▶ **What is asked**: Reproduce the lines below, starting at the first line and ending after the line that contains "export const myFeature". Leave the pictures out of your answer.

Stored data
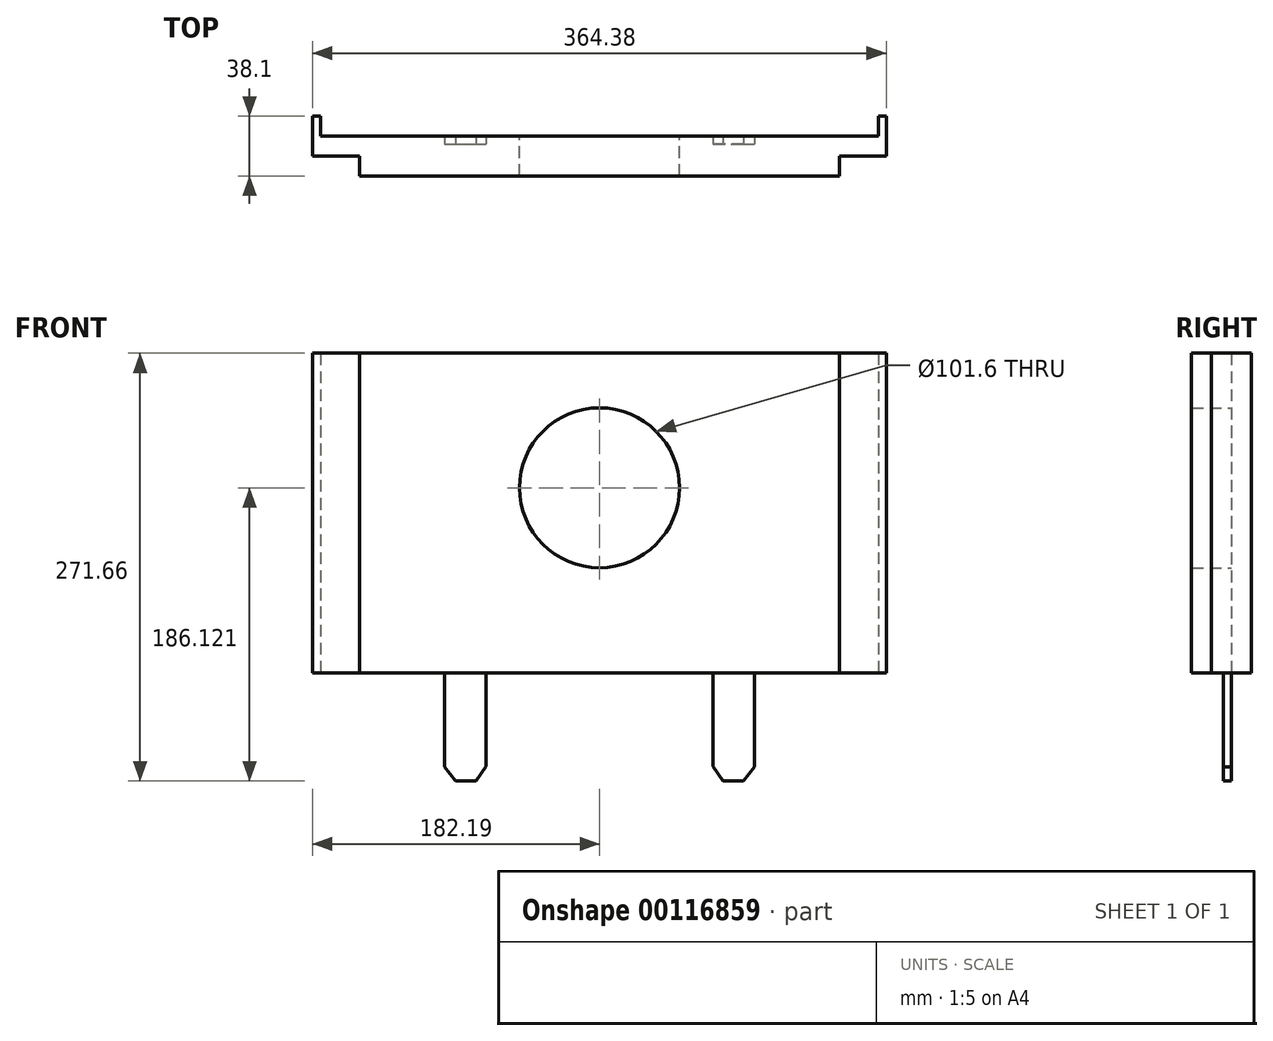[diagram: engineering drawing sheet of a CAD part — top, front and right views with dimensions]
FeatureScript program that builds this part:
annotation { "Feature Type Name" : "Feature", "Feature Type Description" : "" }
export const myFeature = defineFeature(function(context is Context, id is Id, definition is map)
    precondition{}
    {
        {
            var Q0;
            Q0=qCreatedBy(makeId("Front.planeOp"),FACE);
            var sketch = newSketch(context, id + "F0", { "sketchPlane" : qUnion([Q0])});
            skLineSegment(sketch, "E0", {"start": v(-152.4, 76.8) * mm, "end": v(-152.4, -126.4) * mm});
            skLineSegment(sketch, "E1", {"start": v(-152.4, -126.4) * mm, "end": v(0, -126.4) * mm});
            skLineSegment(sketch, "E2", {"start": v(-152.4, 76.8) * mm, "end": v(0, 76.8) * mm});
            skLineSegment(sketch, "E3.MirrorCS", {"start": v(152.4, 76.8) * mm, "end": v(152.4, -126.4) * mm});
            skLineSegment(sketch, "E4.MirrorCS", {"start": v(152.4, 76.8) * mm, "end": v(0, 76.8) * mm});
            skLineSegment(sketch, "E5.MirrorCS", {"start": v(152.4, -126.4) * mm, "end": v(0, -126.4) * mm});
            skSolve(sketch);
        }
        {
            var Q0;
            Q0=makeQuery(id+"F0.imprint","IMPRINT",FACE,{"disambiguationData":[TD([[makeQuery(id+"F0.imprint","IMPRINT",EDGE,{"derivedFrom":sQuery(id+"F0.wireOp",EDGE,"E0")}),1.0]])]});
            extrude(context, id + "F1", {"entities" : qUnion([Q0]), "depth" : 25.4 * mm});
        }
        {
            var Q0;
            Q0=makeQuery(id+"F1.opExtrude","CAP_FACE",FACE,{"disambiguationData":[OSD([sQuery(id+"F0.wireOp",EDGE,"E0"),sQuery(id+"F0.wireOp",EDGE,"E1"),sQuery(id+"F0.wireOp",EDGE,"E2"),sQuery(id+"F0.wireOp",EDGE,"E3.MirrorCS"),sQuery(id+"F0.wireOp",EDGE,"E4.MirrorCS"),sQuery(id+"F0.wireOp",EDGE,"E5.MirrorCS")])],"isStart":false});
            var sketch = newSketch(context, id + "F2", { "sketchPlane" : qUnion([Q0])});
            skLineSegment(sketch, "E6", {"start": v(-98.46, -126.4) * mm, "end": v(-98.46, -185.86) * mm});
            skLineSegment(sketch, "E7", {"start": v(-98.46, -185.86) * mm, "end": v(-91.54, -194.86) * mm});
            skLineSegment(sketch, "E8", {"start": v(-91.54, -194.86) * mm, "end": v(-78.37, -194.86) * mm});
            skLineSegment(sketch, "E9", {"start": v(-78.37, -194.86) * mm, "end": v(-72.14, -185.6) * mm});
            skLineSegment(sketch, "E10", {"start": v(-98.46, -185.86) * mm, "end": v(-72.14, -185.6) * mm});
            skLineSegment(sketch, "E11", {"start": v(-72.14, -185.6) * mm, "end": v(-72.14, -126.4) * mm});
            skLineSegment(sketch, "E12.MirrorCS", {"start": v(72.14, -185.6) * mm, "end": v(72.14, -126.4) * mm});
            skLineSegment(sketch, "E13.MirrorCS", {"start": v(98.46, -126.4) * mm, "end": v(98.46, -185.86) * mm});
            skLineSegment(sketch, "E14.MirrorCS", {"start": v(98.46, -185.86) * mm, "end": v(72.14, -185.6) * mm});
            skLineSegment(sketch, "E15.MirrorCS", {"start": v(78.37, -194.86) * mm, "end": v(72.14, -185.6) * mm});
            skLineSegment(sketch, "E16.MirrorCS", {"start": v(91.54, -194.86) * mm, "end": v(78.37, -194.86) * mm});
            skLineSegment(sketch, "E17", {"start": v(91.54, -194.86) * mm, "end": v(98.46, -185.86) * mm});
            skLineSegment(sketch, "E18", {"start": v(-98.46, -126.4) * mm, "end": v(-72.14, -126.4) * mm});
            skLineSegment(sketch, "E19", {"start": v(72.14, -126.4) * mm, "end": v(98.46, -126.4) * mm});
            skSolve(sketch);
        }
        {
            var Q0;
            Q0 = qSketchRegion(id + "F2", true);
            extrude(context, id + "F3", {"entities" : qUnion([Q0]), "operationType" : NewBodyOperationType.ADD, "oppositeDirection" : true, "depth" : 25.4 * mm, "hasSecondDirection" : true, "secondDirectionOppositeDirection" : true, "secondDirectionDepth" : 20.32 * mm});
        }
        {
            var Q0;
            Q0=makeQuery(id+"F1.opExtrude","CAP_FACE",FACE,{"disambiguationData":[OSD([sQuery(id+"F0.wireOp",EDGE,"E0"),sQuery(id+"F0.wireOp",EDGE,"E1"),sQuery(id+"F0.wireOp",EDGE,"E2"),sQuery(id+"F0.wireOp",EDGE,"E3.MirrorCS"),sQuery(id+"F0.wireOp",EDGE,"E4.MirrorCS"),sQuery(id+"F0.wireOp",EDGE,"E5.MirrorCS")])],"isStart":true});
            var sketch = newSketch(context, id + "F4", { "sketchPlane" : qUnion([Q0])});
            skLineSegment(sketch, "E20.bottom", {"start": v(-139.01, 76.8) * mm, "end": v(-182.2, 76.8) * mm});
            skLineSegment(sketch, "E20.top", {"start": v(-139.01, -126.4) * mm, "end": v(-182.2, -126.4) * mm});
            skLineSegment(sketch, "E20.left", {"start": v(-139.01, 76.8) * mm, "end": v(-139.01, -126.4) * mm});
            skLineSegment(sketch, "E20.right", {"start": v(-182.2, 76.8) * mm, "end": v(-182.2, -126.4) * mm});
            skLineSegment(sketch, "E21.MirrorCS", {"start": v(139.01, 76.8) * mm, "end": v(139.01, -126.4) * mm});
            skLineSegment(sketch, "E22.MirrorCS", {"start": v(139.01, 76.8) * mm, "end": v(182.2, 76.8) * mm});
            skLineSegment(sketch, "E23.MirrorCS", {"start": v(182.2, 76.8) * mm, "end": v(182.2, -126.4) * mm});
            skLineSegment(sketch, "E24.MirrorCS", {"start": v(139.01, -126.4) * mm, "end": v(182.2, -126.4) * mm});
            skSolve(sketch);
        }
        {
            var Q0;
            Q0 = qSketchRegion(id + "F4", true);
            extrude(context, id + "F5", {"entities" : qUnion([Q0]), "operationType" : NewBodyOperationType.ADD, "oppositeDirection" : true, "depth" : 12.7 * mm});
        }
        {
            var Q0;
            Q0=makeQuery(id+"F5.boolean.opBoolean","MERGE",FACE,{"derivedFrom":[makeQuery(id+"F1.opExtrude","CAP_FACE",FACE,{"disambiguationData":[OSD([sQuery(id+"F0.wireOp",EDGE,"E0"),sQuery(id+"F0.wireOp",EDGE,"E1"),sQuery(id+"F0.wireOp",EDGE,"E2"),sQuery(id+"F0.wireOp",EDGE,"E3.MirrorCS"),sQuery(id+"F0.wireOp",EDGE,"E4.MirrorCS"),sQuery(id+"F0.wireOp",EDGE,"E5.MirrorCS")])],"isStart":true}),makeQuery(id+"F5.opExtrude","CAP_FACE",FACE,{"disambiguationData":[OSD([sQuery(id+"F4.wireOp",EDGE,"E20.bottom"),sQuery(id+"F4.wireOp",EDGE,"E20.top"),sQuery(id+"F4.wireOp",EDGE,"E20.left"),sQuery(id+"F4.wireOp",EDGE,"E20.right")])],"isStart":true}),makeQuery(id+"F5.opExtrude","CAP_FACE",FACE,{"disambiguationData":[OSD([sQuery(id+"F4.wireOp",EDGE,"E21.MirrorCS"),sQuery(id+"F4.wireOp",EDGE,"E22.MirrorCS"),sQuery(id+"F4.wireOp",EDGE,"E23.MirrorCS"),sQuery(id+"F4.wireOp",EDGE,"E24.MirrorCS")])],"isStart":true})]});
            var sketch = newSketch(context, id + "F6", { "sketchPlane" : qUnion([Q0])});
            skLineSegment(sketch, "E25.bottom", {"start": v(-177.11, 76.8) * mm, "end": v(-182.2, 76.8) * mm});
            skLineSegment(sketch, "E25.top", {"start": v(-177.11, -126.4) * mm, "end": v(-182.2, -126.4) * mm});
            skLineSegment(sketch, "E25.left", {"start": v(-177.11, 76.8) * mm, "end": v(-177.11, -126.4) * mm});
            skLineSegment(sketch, "E25.right", {"start": v(-182.2, 76.8) * mm, "end": v(-182.2, -126.4) * mm});
            skLineSegment(sketch, "E26.MirrorCS", {"start": v(177.11, 76.8) * mm, "end": v(177.11, -126.4) * mm});
            skLineSegment(sketch, "E27.MirrorCS", {"start": v(177.11, 76.8) * mm, "end": v(182.2, 76.8) * mm});
            skLineSegment(sketch, "E28.MirrorCS", {"start": v(182.2, 76.8) * mm, "end": v(182.2, -126.4) * mm});
            skLineSegment(sketch, "E29.MirrorCS", {"start": v(177.11, -126.4) * mm, "end": v(182.2, -126.4) * mm});
            skSolve(sketch);
        }
        {
            var Q0;
            Q0 = qSketchRegion(id + "F6", true);
            extrude(context, id + "F7", {"entities" : qUnion([Q0]), "operationType" : NewBodyOperationType.ADD, "depth" : 12.7 * mm});
        }
        {
            var Q0;
            Q0=makeQuery(id+"F5.boolean.opBoolean","MERGE",FACE,{"derivedFrom":[makeQuery(id+"F3.boolean.opBoolean","MERGE",FACE,{"derivedFrom":[makeQuery(id+"F1.opExtrude","CAP_FACE",FACE,{"disambiguationData":[OSD([sQuery(id+"F0.wireOp",EDGE,"E0"),sQuery(id+"F0.wireOp",EDGE,"E1"),sQuery(id+"F0.wireOp",EDGE,"E2"),sQuery(id+"F0.wireOp",EDGE,"E3.MirrorCS"),sQuery(id+"F0.wireOp",EDGE,"E4.MirrorCS"),sQuery(id+"F0.wireOp",EDGE,"E5.MirrorCS")])],"isStart":true}),makeQuery(id+"F3.opExtrude","CAP_FACE",FACE,{"disambiguationData":[OSD([sQuery(id+"F2.wireOp",EDGE,"E6"),sQuery(id+"F2.wireOp",EDGE,"E7"),sQuery(id+"F2.wireOp",EDGE,"E8"),sQuery(id+"F2.wireOp",EDGE,"E9"),sQuery(id+"F2.wireOp",EDGE,"E11"),sQuery(id+"F2.wireOp",EDGE,"E18")])],"isStart":false}),makeQuery(id+"F3.opExtrude","CAP_FACE",FACE,{"disambiguationData":[OSD([sQuery(id+"F2.wireOp",EDGE,"E12.MirrorCS"),sQuery(id+"F2.wireOp",EDGE,"E13.MirrorCS"),sQuery(id+"F2.wireOp",EDGE,"E15.MirrorCS"),sQuery(id+"F2.wireOp",EDGE,"E16.MirrorCS"),sQuery(id+"F2.wireOp",EDGE,"E17"),sQuery(id+"F2.wireOp",EDGE,"E19")])],"isStart":false})]}),makeQuery(id+"F5.opExtrude","CAP_FACE",FACE,{"disambiguationData":[OSD([sQuery(id+"F4.wireOp",EDGE,"E20.bottom"),sQuery(id+"F4.wireOp",EDGE,"E20.top"),sQuery(id+"F4.wireOp",EDGE,"E20.left"),sQuery(id+"F4.wireOp",EDGE,"E20.right")])],"isStart":true}),makeQuery(id+"F5.opExtrude","CAP_FACE",FACE,{"disambiguationData":[OSD([sQuery(id+"F4.wireOp",EDGE,"E21.MirrorCS"),sQuery(id+"F4.wireOp",EDGE,"E22.MirrorCS"),sQuery(id+"F4.wireOp",EDGE,"E23.MirrorCS"),sQuery(id+"F4.wireOp",EDGE,"E24.MirrorCS")])],"isStart":true})]});
            var sketch = newSketch(context, id + "F8", { "sketchPlane" : qUnion([Q0])});
            skCircle(sketch, "E30", {"center": v(0, -8.74) * mm, "radius": 50.8 * mm});
            skSolve(sketch);
        }
        {
            var Q0;
            Q0=makeQuery(id+"F8.imprint","IMPRINT",FACE,{"disambiguationData":[TD([[makeQuery(id+"F8.imprint","IMPRINT",EDGE,{"derivedFrom":sQuery(id+"F8.wireOp",EDGE,"E30")}),1.0]])]});
            extrude(context, id + "F9", {"entities" : qUnion([Q0]), "operationType" : NewBodyOperationType.REMOVE, "oppositeDirection" : true, "depth" : 25.4 * mm});
        }
    });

▶ **Exercise result**:
[diagram: engineering drawing sheet of a CAD part — top, front and right views with dimensions]
FeatureScript program that builds this part:
annotation { "Feature Type Name" : "Feature", "Feature Type Description" : "" }
export const myFeature = defineFeature(function(context is Context, id is Id, definition is map)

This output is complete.